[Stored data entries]
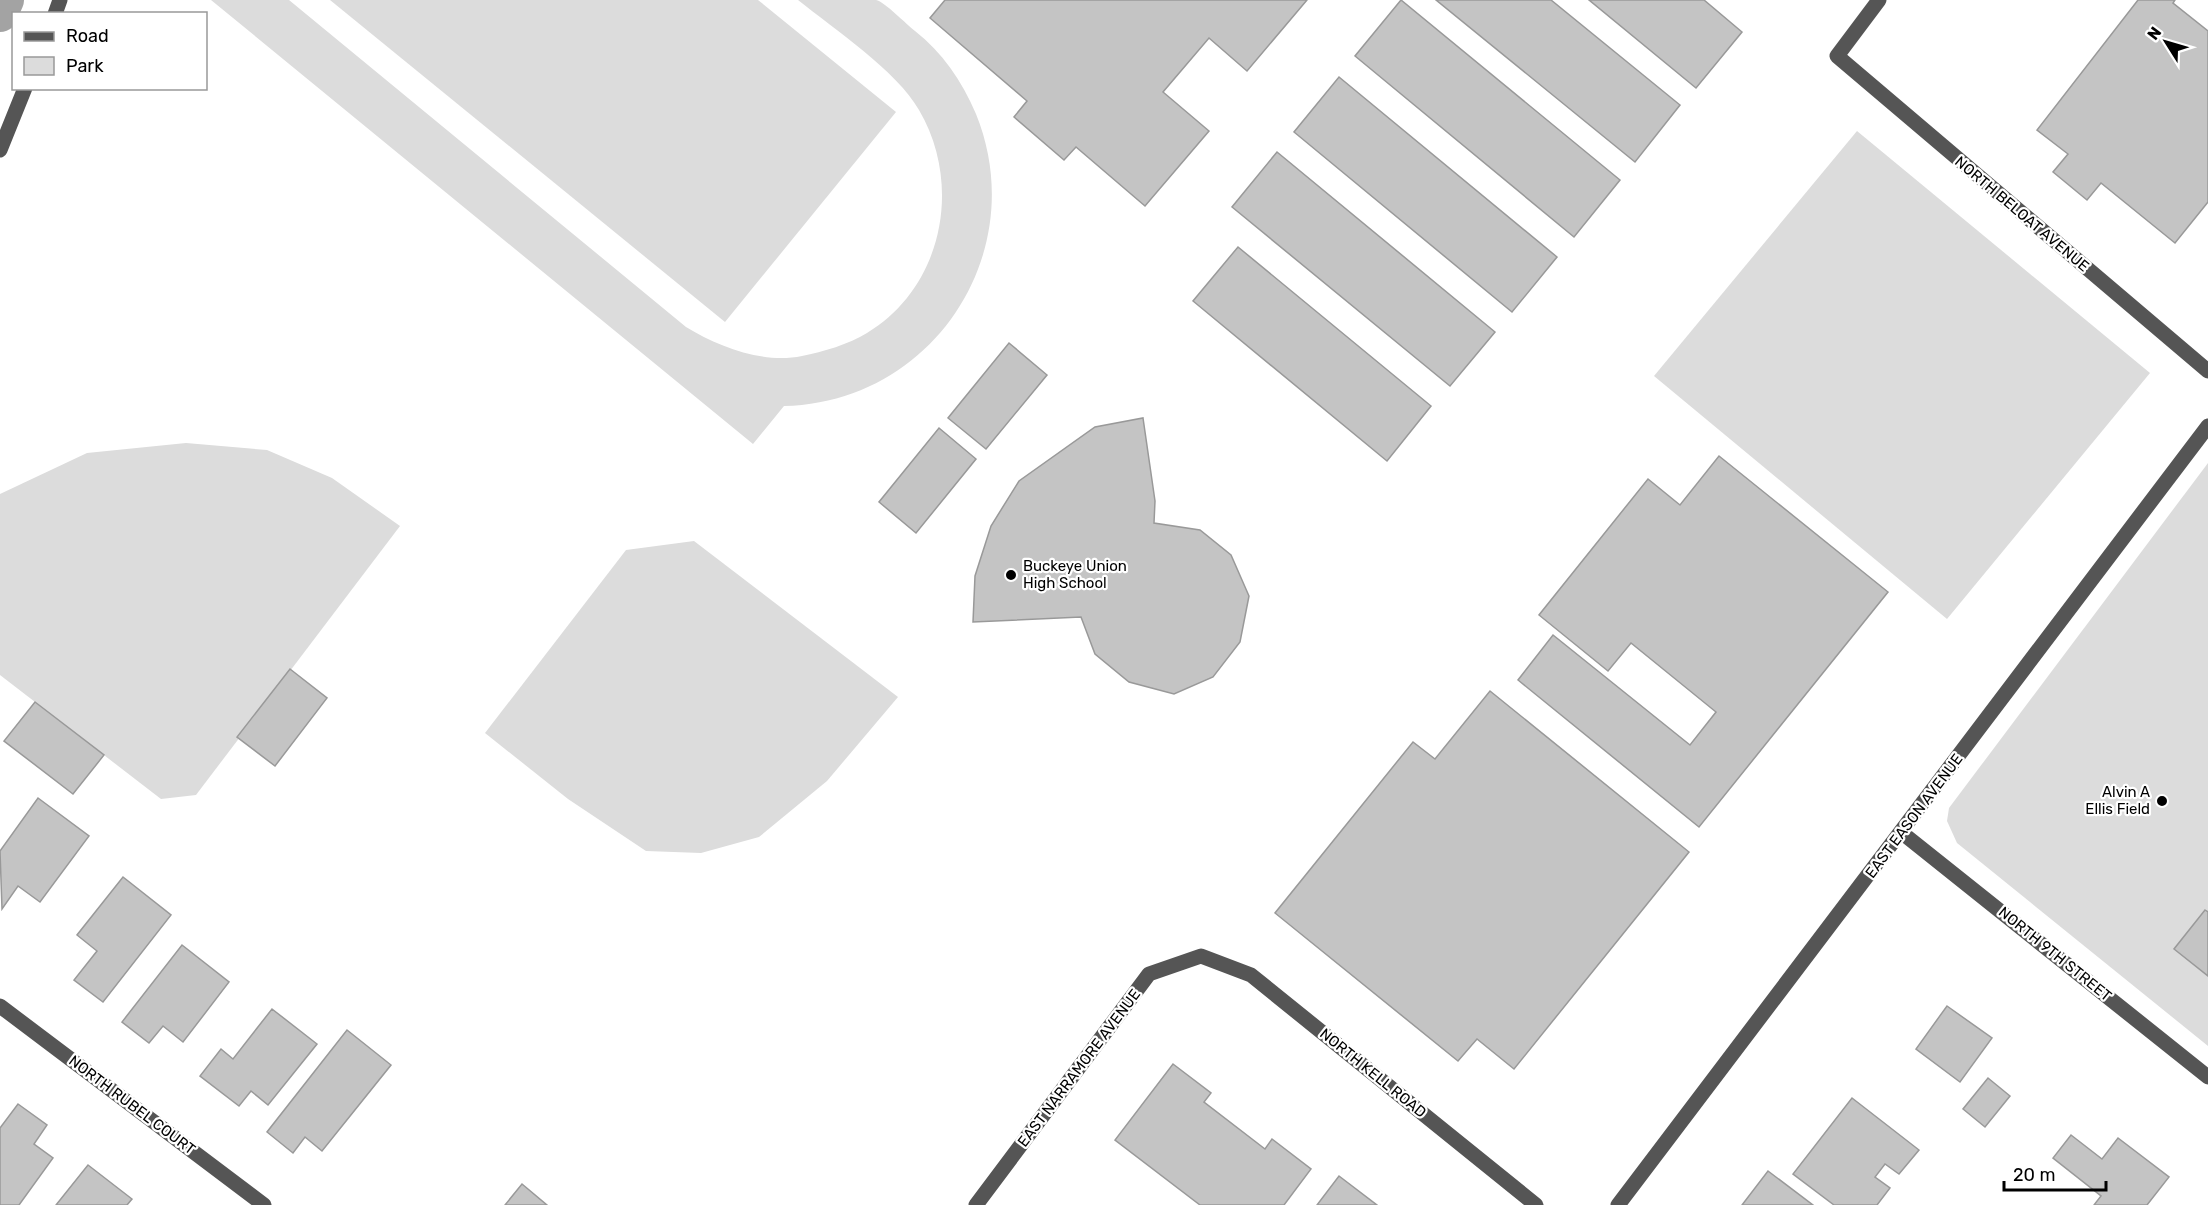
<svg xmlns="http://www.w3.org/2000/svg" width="2208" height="1205" viewBox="0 0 2208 1205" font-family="Rubik,sans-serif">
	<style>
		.green { fill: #dcdcdc }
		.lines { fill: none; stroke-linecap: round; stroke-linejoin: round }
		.canal { stroke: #a3a3a3; stroke-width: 36 }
		.building { fill: #c4c4c4; stroke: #999; stroke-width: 1.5 }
		.minor { stroke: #555; stroke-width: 15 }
		.poi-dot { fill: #000; stroke: #fff; stroke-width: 2 }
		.labels { text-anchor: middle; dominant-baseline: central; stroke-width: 4.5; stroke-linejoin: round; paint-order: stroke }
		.street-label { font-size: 15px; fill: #000; stroke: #fff }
		.poi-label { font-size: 15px; fill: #000; stroke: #fff; text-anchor: start }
	</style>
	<rect width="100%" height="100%" fill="#fff"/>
	<g class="green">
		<path d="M211,0h78l397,327c33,20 77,37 116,29 21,-4 47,-12 65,-23 76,-46 96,-148 52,-223 -22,-39 -85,-81 -121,-110 21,0 58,0 78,0 9,2 30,24 39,31 27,21 47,50 61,83 56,138 -43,289 -192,292l-31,38z"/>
		<path d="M330,0h428l138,112 -171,210z"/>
		<path d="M1857,131l293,242 -203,246 -293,-243z"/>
		<path d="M186,443l81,7 65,28 68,48 -204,269 -35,4 -161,-124v-181l87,-41z"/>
		<path d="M2208,463v583l-251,-203 -10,-22 2,-13z"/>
		<path d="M694,541l204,156 -71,84 -68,56 -58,16 -55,-2 -78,-52 -83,-66 141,-183z"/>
	</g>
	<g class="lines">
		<path class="canal" d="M0,14l6,-14"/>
	</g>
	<g class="building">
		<path d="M945,0h362l-60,71 -38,-33 -46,54 46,39 -64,75 -69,-59 -12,13 -50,-43 13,-16 -97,-83z"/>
		<path d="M1401,0l219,180 -46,57 -219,-181z"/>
		<path d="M1436,0h115l129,105 -45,57z"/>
		<path d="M1589,0h115l38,32 -46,56z"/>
		<path d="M2138,0h37l-2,3 35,28v171l-33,41 -74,-60 -14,17 -34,-28 15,-18 -31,-24z"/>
		<path d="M1339,77l218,180 -45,55 -218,-180z"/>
		<path d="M1277,152l218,180 -45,54 -218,-179z"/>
		<path d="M1238,247l193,159 -44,55 -194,-160z"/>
		<path d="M1009,343l38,32 -61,74 -38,-31z"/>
		<path d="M1143,418l12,83 -1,22 46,7 31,25 18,41 -9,46 -27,35 -39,17 -45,-12 -34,-28 -14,-37 -108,5 2,-46 16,-50 28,-45 76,-54z"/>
		<path d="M939,428l37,31 -60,74 -37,-31z"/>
		<path d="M1719,456l169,136 -189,235 -181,-147 35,-45 137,110 26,-33 -85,-69 -23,28 -69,-56 109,-136 32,26z"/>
		<path d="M290,669l37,29 -52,68 -38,-29z"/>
		<path d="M1490,691l199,161 -175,217 -37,-30 -19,22 -183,-148 138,-171 22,17z"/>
		<path d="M35,702l69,53 -31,39 -69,-53z"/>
		<path d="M38,798l51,38 -49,66 -22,-16 -16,23 -2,-58z"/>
		<path d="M123,877l48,38 -68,87 -29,-22 23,-29 -20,-16z"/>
		<path d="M2205,910l3,2v64l-34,-27z"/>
		<path d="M182,945l47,37 -46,60 -20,-16 -14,17 -27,-21z"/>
		<path d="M1947,1006l45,32 -32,44 -44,-33z"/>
		<path d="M272,1009l45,35 -49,61 -17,-14 -12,15 -39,-30 21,-27 12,10z"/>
		<path d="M347,1030l44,35 -69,86 -17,-14 -12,16 -26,-21z"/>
		<path d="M1173,1064l38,29 -7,9 61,47 7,-10 39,30 -27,36h-84l-85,-65z"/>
		<path d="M1988,1078l22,18 -25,31 -22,-18z"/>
		<path d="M1852,1098l67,52 -20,24 -14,-10 -10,13 15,11 -13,17h-43l-41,-31z"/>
		<path d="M18,1104l29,21 -13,19 19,14 -34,47h-19v-77z"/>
		<path d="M2071,1135l31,24 16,-21 51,39 -22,28h-53l7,-9 -48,-38z"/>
		<path d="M88,1165l44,34 -5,6h-71z"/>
		<path d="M1768,1171l45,34h-71z"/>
		<path d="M1339,1176l38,29h-60z"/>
		<path d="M522,1184l25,21h-42z"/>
	</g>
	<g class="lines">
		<g class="minor">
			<path d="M1879,0l-42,56 371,315"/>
			<path d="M55,14l5,-14"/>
			<path d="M0,150l25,-62"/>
			<path d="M1901,832l307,245"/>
			<path d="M0,1006l264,199"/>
			<path d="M976,1205l173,-231 52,-18 50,19 285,230"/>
			<path d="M1618,1205l590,-779"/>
		</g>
	</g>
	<g class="poi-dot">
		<circle cx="1011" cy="575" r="6"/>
		<circle cx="2162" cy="801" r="6"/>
	</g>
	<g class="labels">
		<g class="street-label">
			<text transform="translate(2022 214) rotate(40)">NORTH BELOAT AVENUE</text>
			<text transform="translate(1914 816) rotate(-53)">EAST EASON AVENUE</text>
			<text transform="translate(2055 954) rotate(39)">NORTH 9TH STREET</text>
			<text transform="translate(1079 1068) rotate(-53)">EAST NARRAMORE AVENUE</text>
			<text transform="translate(1373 1073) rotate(39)">NORTH KELL ROAD</text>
			<text transform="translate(132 1105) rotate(37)">NORTH RUBEL COURT</text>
		</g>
		<g class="poi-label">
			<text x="1023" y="566">Buckeye Union<tspan x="1023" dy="17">High School</tspan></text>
			<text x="2150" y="792" text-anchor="end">Alvin A<tspan x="2150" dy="17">Ellis Field</tspan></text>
		</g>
	</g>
	<rect x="12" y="12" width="195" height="78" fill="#ffffff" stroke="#999999" stroke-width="1.5"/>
	<rect x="24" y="32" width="30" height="9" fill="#555555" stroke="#999999" stroke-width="1.5"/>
	<text x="66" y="42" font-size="18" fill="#000000">Road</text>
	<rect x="24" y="57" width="30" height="18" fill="#dcdcdc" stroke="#999999" stroke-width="1.5"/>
	<text x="66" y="72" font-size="18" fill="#000000">Park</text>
	<g transform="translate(2166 42) rotate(307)" stroke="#ffffff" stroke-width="4.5" paint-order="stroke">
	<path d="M0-4.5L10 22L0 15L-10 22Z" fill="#000000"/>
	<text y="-9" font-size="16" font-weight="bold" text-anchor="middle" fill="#000000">N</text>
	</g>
	<path d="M2004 1181v9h102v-9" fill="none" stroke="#000000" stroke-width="3"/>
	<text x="2013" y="1181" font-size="18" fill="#000000" stroke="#ffffff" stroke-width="4.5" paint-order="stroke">20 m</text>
</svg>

ACTIVITY
Print the records above word for word, omitting any picture they contain.

YOUR RESPONSE
<svg xmlns="http://www.w3.org/2000/svg" width="2208" height="1205" viewBox="0 0 2208 1205" font-family="Rubik,sans-serif">
	<style>
		.green { fill: #dcdcdc }
		.lines { fill: none; stroke-linecap: round; stroke-linejoin: round }
		.canal { stroke: #a3a3a3; stroke-width: 36 }
		.building { fill: #c4c4c4; stroke: #999; stroke-width: 1.5 }
		.minor { stroke: #555; stroke-width: 15 }
		.poi-dot { fill: #000; stroke: #fff; stroke-width: 2 }
		.labels { text-anchor: middle; dominant-baseline: central; stroke-width: 4.5; stroke-linejoin: round; paint-order: stroke }
		.street-label { font-size: 15px; fill: #000; stroke: #fff }
		.poi-label { font-size: 15px; fill: #000; stroke: #fff; text-anchor: start }
	</style>
	<rect width="100%" height="100%" fill="#fff"/>
	<g class="green">
		<path d="M211,0h78l397,327c33,20 77,37 116,29 21,-4 47,-12 65,-23 76,-46 96,-148 52,-223 -22,-39 -85,-81 -121,-110 21,0 58,0 78,0 9,2 30,24 39,31 27,21 47,50 61,83 56,138 -43,289 -192,292l-31,38z"/>
		<path d="M330,0h428l138,112 -171,210z"/>
		<path d="M1857,131l293,242 -203,246 -293,-243z"/>
		<path d="M186,443l81,7 65,28 68,48 -204,269 -35,4 -161,-124v-181l87,-41z"/>
		<path d="M2208,463v583l-251,-203 -10,-22 2,-13z"/>
		<path d="M694,541l204,156 -71,84 -68,56 -58,16 -55,-2 -78,-52 -83,-66 141,-183z"/>
	</g>
	<g class="lines">
		<path class="canal" d="M0,14l6,-14"/>
	</g>
	<g class="building">
		<path d="M945,0h362l-60,71 -38,-33 -46,54 46,39 -64,75 -69,-59 -12,13 -50,-43 13,-16 -97,-83z"/>
		<path d="M1401,0l219,180 -46,57 -219,-181z"/>
		<path d="M1436,0h115l129,105 -45,57z"/>
		<path d="M1589,0h115l38,32 -46,56z"/>
		<path d="M2138,0h37l-2,3 35,28v171l-33,41 -74,-60 -14,17 -34,-28 15,-18 -31,-24z"/>
		<path d="M1339,77l218,180 -45,55 -218,-180z"/>
		<path d="M1277,152l218,180 -45,54 -218,-179z"/>
		<path d="M1238,247l193,159 -44,55 -194,-160z"/>
		<path d="M1009,343l38,32 -61,74 -38,-31z"/>
		<path d="M1143,418l12,83 -1,22 46,7 31,25 18,41 -9,46 -27,35 -39,17 -45,-12 -34,-28 -14,-37 -108,5 2,-46 16,-50 28,-45 76,-54z"/>
		<path d="M939,428l37,31 -60,74 -37,-31z"/>
		<path d="M1719,456l169,136 -189,235 -181,-147 35,-45 137,110 26,-33 -85,-69 -23,28 -69,-56 109,-136 32,26z"/>
		<path d="M290,669l37,29 -52,68 -38,-29z"/>
		<path d="M1490,691l199,161 -175,217 -37,-30 -19,22 -183,-148 138,-171 22,17z"/>
		<path d="M35,702l69,53 -31,39 -69,-53z"/>
		<path d="M38,798l51,38 -49,66 -22,-16 -16,23 -2,-58z"/>
		<path d="M123,877l48,38 -68,87 -29,-22 23,-29 -20,-16z"/>
		<path d="M2205,910l3,2v64l-34,-27z"/>
		<path d="M182,945l47,37 -46,60 -20,-16 -14,17 -27,-21z"/>
		<path d="M1947,1006l45,32 -32,44 -44,-33z"/>
		<path d="M272,1009l45,35 -49,61 -17,-14 -12,15 -39,-30 21,-27 12,10z"/>
		<path d="M347,1030l44,35 -69,86 -17,-14 -12,16 -26,-21z"/>
		<path d="M1173,1064l38,29 -7,9 61,47 7,-10 39,30 -27,36h-84l-85,-65z"/>
		<path d="M1988,1078l22,18 -25,31 -22,-18z"/>
		<path d="M1852,1098l67,52 -20,24 -14,-10 -10,13 15,11 -13,17h-43l-41,-31z"/>
		<path d="M18,1104l29,21 -13,19 19,14 -34,47h-19v-77z"/>
		<path d="M2071,1135l31,24 16,-21 51,39 -22,28h-53l7,-9 -48,-38z"/>
		<path d="M88,1165l44,34 -5,6h-71z"/>
		<path d="M1768,1171l45,34h-71z"/>
		<path d="M1339,1176l38,29h-60z"/>
		<path d="M522,1184l25,21h-42z"/>
	</g>
	<g class="lines">
		<g class="minor">
			<path d="M1879,0l-42,56 371,315"/>
			<path d="M55,14l5,-14"/>
			<path d="M0,150l25,-62"/>
			<path d="M1901,832l307,245"/>
			<path d="M0,1006l264,199"/>
			<path d="M976,1205l173,-231 52,-18 50,19 285,230"/>
			<path d="M1618,1205l590,-779"/>
		</g>
	</g>
	<g class="poi-dot">
		<circle cx="1011" cy="575" r="6"/>
		<circle cx="2162" cy="801" r="6"/>
	</g>
	<g class="labels">
		<g class="street-label">
			<text transform="translate(2022 214) rotate(40)">NORTH BELOAT AVENUE</text>
			<text transform="translate(1914 816) rotate(-53)">EAST EASON AVENUE</text>
			<text transform="translate(2055 954) rotate(39)">NORTH 9TH STREET</text>
			<text transform="translate(1079 1068) rotate(-53)">EAST NARRAMORE AVENUE</text>
			<text transform="translate(1373 1073) rotate(39)">NORTH KELL ROAD</text>
			<text transform="translate(132 1105) rotate(37)">NORTH RUBEL COURT</text>
		</g>
		<g class="poi-label">
			<text x="1023" y="566">Buckeye Union<tspan x="1023" dy="17">High School</tspan></text>
			<text x="2150" y="792" text-anchor="end">Alvin A<tspan x="2150" dy="17">Ellis Field</tspan></text>
		</g>
	</g>
	<rect x="12" y="12" width="195" height="78" fill="#ffffff" stroke="#999999" stroke-width="1.5"/>
	<rect x="24" y="32" width="30" height="9" fill="#555555" stroke="#999999" stroke-width="1.5"/>
	<text x="66" y="42" font-size="18" fill="#000000">Road</text>
	<rect x="24" y="57" width="30" height="18" fill="#dcdcdc" stroke="#999999" stroke-width="1.5"/>
	<text x="66" y="72" font-size="18" fill="#000000">Park</text>
	<g transform="translate(2166 42) rotate(307)" stroke="#ffffff" stroke-width="4.5" paint-order="stroke">
	<path d="M0-4.5L10 22L0 15L-10 22Z" fill="#000000"/>
	<text y="-9" font-size="16" font-weight="bold" text-anchor="middle" fill="#000000">N</text>
	</g>
	<path d="M2004 1181v9h102v-9" fill="none" stroke="#000000" stroke-width="3"/>
	<text x="2013" y="1181" font-size="18" fill="#000000" stroke="#ffffff" stroke-width="4.5" paint-order="stroke">20 m</text>
</svg>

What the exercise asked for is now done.